Employee Benefits, Health Insurance, Healthcare Innovation, Human Resources, Learning and Development, Self-Funding

With rising healthcare costs in the fully insured market employers should be looking at alternatives to their health plans. Level-funding and Self-funding options allow more than just cost containment but control. However, there are a few key differences between the two that are extremely important but are often overseen.

 

For starters, a level-funded plan is viewed as a steppingstone to a self-funded plan. A level-funded plan is when an employer pays a set premium each month to the carrier or Third – Party Administrator. That money is than put into an account that covers claims, stop-loss premium, and administrative expenses, like the self-funded account. Also, there is potential for a refund in underused claim funds like distributions in self-funding; however, usually for level – funded plan it is only credit. In self-funding, you get 100% of your unused claim dollars back into your account.

## TASKS
1: For the passage on level-funded and self-funded plans, state whether each statement agrees with it: (a) A level-funded plan is described as a steppingstone to a self-funded plan. (b) In self-funding, an employer gets back only part of its unused claim dollars. (c) Under a level-funded plan, the employer's monthly premium changes from month to month. Answer yes or no for each and quote the words of the passage that decide it.
2: Copy word for word the part of the passage on level-funded and self-funded plans from "Employee Benefits, Health" to "are often overseen.".

## DATASET CONTENT
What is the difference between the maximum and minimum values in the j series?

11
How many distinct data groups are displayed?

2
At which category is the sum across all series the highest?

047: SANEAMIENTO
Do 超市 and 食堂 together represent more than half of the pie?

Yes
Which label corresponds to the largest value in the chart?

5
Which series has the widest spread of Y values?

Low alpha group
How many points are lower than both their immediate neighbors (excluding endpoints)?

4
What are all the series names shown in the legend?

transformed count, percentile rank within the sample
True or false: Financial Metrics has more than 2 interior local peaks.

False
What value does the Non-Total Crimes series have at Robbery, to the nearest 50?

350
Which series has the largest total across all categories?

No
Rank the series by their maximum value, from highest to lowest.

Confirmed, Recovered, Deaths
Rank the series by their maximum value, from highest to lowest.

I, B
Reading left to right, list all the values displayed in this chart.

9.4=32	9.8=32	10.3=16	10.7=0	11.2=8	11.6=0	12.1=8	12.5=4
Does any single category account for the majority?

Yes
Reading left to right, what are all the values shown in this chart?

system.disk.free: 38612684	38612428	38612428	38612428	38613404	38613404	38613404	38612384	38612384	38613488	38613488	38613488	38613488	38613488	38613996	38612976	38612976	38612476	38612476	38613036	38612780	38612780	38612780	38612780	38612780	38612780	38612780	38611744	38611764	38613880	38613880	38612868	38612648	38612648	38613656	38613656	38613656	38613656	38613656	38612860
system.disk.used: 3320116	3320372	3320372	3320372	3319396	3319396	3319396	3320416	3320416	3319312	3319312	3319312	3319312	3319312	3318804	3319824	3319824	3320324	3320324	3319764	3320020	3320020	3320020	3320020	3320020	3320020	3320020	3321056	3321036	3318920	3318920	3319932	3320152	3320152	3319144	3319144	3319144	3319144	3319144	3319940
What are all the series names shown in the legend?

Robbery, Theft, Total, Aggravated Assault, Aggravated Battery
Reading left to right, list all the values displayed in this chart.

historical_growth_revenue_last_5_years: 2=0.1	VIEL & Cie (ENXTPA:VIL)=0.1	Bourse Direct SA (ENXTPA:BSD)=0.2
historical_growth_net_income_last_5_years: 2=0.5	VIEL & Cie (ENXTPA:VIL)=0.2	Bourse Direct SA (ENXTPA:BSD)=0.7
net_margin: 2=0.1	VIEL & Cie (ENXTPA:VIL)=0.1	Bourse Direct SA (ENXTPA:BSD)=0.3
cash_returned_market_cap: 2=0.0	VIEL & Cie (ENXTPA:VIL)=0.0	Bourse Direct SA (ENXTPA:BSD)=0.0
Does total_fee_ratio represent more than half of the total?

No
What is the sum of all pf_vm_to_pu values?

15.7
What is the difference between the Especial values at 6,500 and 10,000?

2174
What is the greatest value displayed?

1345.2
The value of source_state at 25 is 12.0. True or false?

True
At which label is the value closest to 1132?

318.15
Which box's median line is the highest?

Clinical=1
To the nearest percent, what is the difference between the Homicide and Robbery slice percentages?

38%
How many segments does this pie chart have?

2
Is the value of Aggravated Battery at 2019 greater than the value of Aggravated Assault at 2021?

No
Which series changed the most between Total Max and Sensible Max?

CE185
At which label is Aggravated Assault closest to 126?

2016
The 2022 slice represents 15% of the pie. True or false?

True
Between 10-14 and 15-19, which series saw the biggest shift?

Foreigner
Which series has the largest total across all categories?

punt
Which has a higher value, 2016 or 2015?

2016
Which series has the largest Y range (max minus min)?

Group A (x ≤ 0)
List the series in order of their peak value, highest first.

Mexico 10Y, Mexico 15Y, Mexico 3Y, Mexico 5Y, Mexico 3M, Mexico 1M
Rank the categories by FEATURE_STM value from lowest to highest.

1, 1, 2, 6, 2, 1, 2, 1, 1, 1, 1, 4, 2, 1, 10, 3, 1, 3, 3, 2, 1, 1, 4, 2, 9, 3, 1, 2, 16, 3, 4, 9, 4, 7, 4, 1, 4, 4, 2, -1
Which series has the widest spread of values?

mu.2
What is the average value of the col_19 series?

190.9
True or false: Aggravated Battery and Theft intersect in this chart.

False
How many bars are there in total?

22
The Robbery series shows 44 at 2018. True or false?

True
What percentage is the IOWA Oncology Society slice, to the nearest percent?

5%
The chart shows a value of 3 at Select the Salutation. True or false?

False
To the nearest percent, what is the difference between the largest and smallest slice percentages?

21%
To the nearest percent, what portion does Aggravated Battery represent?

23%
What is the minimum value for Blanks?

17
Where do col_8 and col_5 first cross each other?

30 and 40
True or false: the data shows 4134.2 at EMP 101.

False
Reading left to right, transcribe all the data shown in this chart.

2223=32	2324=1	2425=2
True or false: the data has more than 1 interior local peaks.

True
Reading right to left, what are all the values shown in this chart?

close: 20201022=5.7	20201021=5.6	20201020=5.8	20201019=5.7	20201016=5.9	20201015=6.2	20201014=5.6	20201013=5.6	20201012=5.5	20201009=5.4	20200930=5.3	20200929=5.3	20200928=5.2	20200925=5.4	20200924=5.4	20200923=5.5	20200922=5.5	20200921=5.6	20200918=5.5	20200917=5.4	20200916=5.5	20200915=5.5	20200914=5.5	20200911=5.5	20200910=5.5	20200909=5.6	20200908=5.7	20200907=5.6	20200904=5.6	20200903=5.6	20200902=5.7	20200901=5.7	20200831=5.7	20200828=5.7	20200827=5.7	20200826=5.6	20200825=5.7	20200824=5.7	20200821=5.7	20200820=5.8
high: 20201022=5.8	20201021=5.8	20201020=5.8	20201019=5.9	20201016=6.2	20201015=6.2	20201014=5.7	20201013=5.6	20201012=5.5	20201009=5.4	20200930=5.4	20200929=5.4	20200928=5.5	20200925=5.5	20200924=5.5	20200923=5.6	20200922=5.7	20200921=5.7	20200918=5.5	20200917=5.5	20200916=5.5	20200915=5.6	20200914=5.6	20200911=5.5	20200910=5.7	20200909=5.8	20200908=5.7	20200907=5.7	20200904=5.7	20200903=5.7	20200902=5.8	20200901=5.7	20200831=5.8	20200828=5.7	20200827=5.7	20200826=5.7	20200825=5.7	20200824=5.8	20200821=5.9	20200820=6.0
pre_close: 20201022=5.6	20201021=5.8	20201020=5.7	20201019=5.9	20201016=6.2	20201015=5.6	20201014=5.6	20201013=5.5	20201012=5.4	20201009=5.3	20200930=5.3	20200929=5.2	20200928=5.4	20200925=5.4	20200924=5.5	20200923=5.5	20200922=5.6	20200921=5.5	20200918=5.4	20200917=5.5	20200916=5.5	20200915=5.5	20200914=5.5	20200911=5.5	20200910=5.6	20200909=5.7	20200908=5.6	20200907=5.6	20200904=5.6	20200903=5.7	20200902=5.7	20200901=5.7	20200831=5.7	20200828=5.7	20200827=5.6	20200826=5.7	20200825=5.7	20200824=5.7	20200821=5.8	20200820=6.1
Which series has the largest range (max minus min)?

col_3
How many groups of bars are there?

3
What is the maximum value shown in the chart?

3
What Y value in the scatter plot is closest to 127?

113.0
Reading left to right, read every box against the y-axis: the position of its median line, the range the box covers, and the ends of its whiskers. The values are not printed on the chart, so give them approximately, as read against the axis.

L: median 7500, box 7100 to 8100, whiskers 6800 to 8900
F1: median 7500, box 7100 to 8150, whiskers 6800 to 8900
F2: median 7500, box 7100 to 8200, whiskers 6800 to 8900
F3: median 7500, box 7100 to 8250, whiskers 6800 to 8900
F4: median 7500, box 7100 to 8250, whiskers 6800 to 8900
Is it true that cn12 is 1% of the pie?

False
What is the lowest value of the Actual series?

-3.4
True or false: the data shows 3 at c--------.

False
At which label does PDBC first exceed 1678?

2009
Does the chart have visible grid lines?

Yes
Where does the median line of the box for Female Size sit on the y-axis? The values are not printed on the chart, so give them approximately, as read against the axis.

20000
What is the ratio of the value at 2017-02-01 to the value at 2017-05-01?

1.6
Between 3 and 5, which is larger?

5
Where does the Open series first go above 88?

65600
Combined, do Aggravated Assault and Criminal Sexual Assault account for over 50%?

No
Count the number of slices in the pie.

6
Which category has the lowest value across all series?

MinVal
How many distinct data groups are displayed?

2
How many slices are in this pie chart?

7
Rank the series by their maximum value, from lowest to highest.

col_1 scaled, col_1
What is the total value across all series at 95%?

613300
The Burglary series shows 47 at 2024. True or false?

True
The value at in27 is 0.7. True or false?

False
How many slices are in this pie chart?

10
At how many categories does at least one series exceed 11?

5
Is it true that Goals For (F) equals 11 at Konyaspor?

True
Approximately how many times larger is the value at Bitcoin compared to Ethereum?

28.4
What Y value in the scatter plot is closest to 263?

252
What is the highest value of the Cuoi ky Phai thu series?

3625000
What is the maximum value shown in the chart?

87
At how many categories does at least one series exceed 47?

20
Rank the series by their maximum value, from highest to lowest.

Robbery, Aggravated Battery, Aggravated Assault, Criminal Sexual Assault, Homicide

## ANSWERS PROVIDED
1:
(a) Yes: "a level-funded plan is viewed as a steppingstone to a self-funded plan"
(b) No: "In self-funding, you get 100% of your unused claim dollars back into your account."
(c) No: "an employer pays a set premium each month"

2:
Employee Benefits, Health Insurance, Healthcare Innovation, Human Resources, Learning and Development, Self-Funding

With rising healthcare costs in the fully insured market employers should be looking at alternatives to their health plans. Level-funding and Self-funding options allow more than just cost containment but control. However, there are a few key differences between the two that are extremely important but are often overseen.